INSTRUCTIONS TO FOLLOW ->
Write out the data again, changing every "scientific name" to "Latin name" and keeping everything else the same. Leave the pictures out.
** BEGIN DATASET ENTRIES **
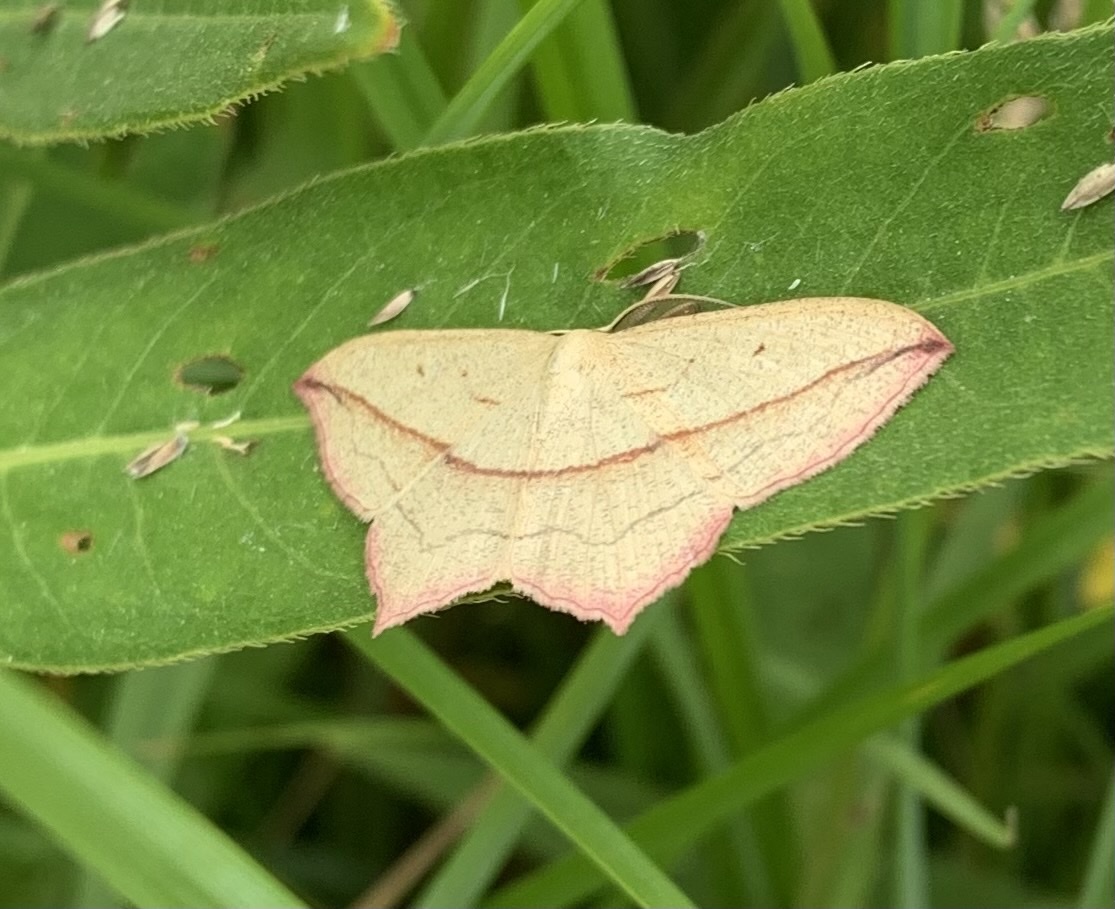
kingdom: Animalia
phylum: Arthropoda
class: Insecta
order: Lepidoptera
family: Geometridae
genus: Timandra
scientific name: Timandra comae
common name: Blood-vein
** END DATASET ENTRIES **
EXERCISE OUTPUT ->
kingdom: Animalia
phylum: Arthropoda
class: Insecta
order: Lepidoptera
family: Geometridae
genus: Timandra
Latin name: Timandra comae
common name: Blood-vein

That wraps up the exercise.